Extracted information -
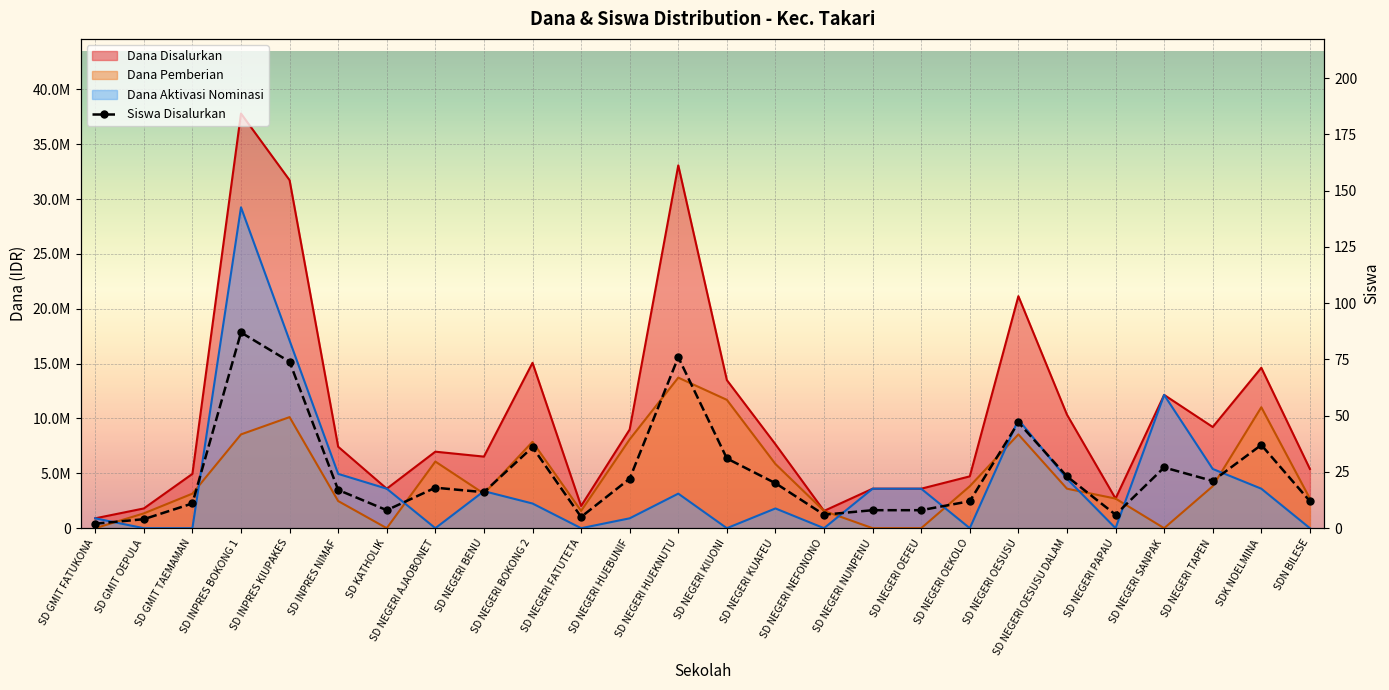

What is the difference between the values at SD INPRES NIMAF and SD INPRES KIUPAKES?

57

==

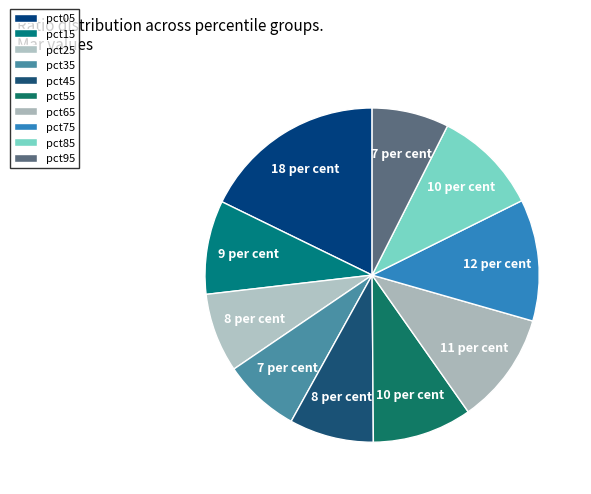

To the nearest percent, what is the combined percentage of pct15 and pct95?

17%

--

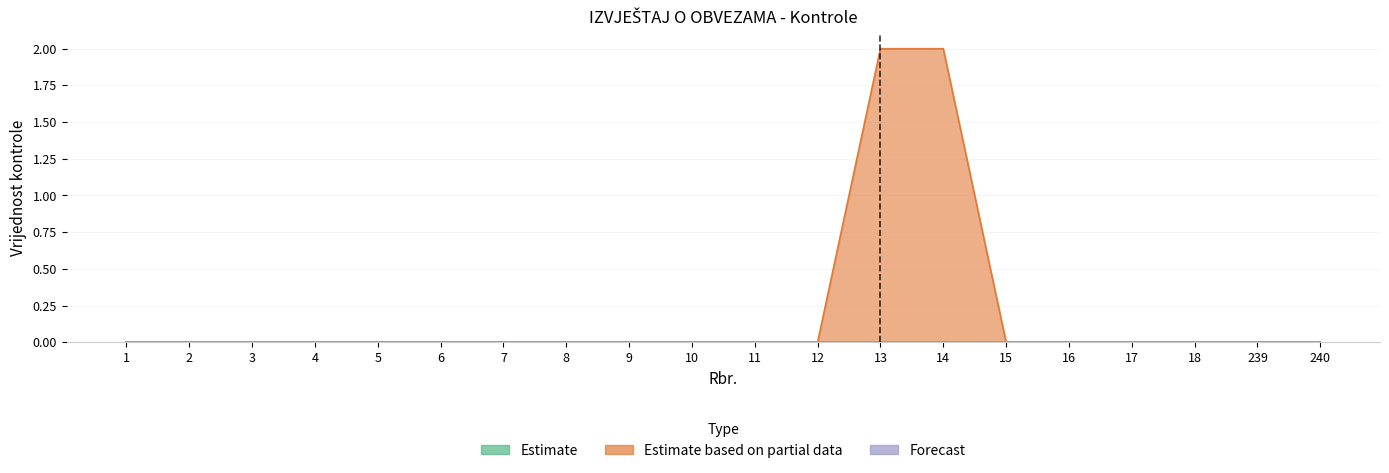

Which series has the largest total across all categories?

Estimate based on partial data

Your instructions - Convert the listing above into a Markdown table with the columns Row and Line, beginning at the line containing "Which series has" and stopping after the line containing "Estimate based on partial data", and leave out blank lines.

Task result -
| Row | Line |
|---|---|
| 1 | Which series has the largest total across all categories? |
| 2 | Estimate based on partial data |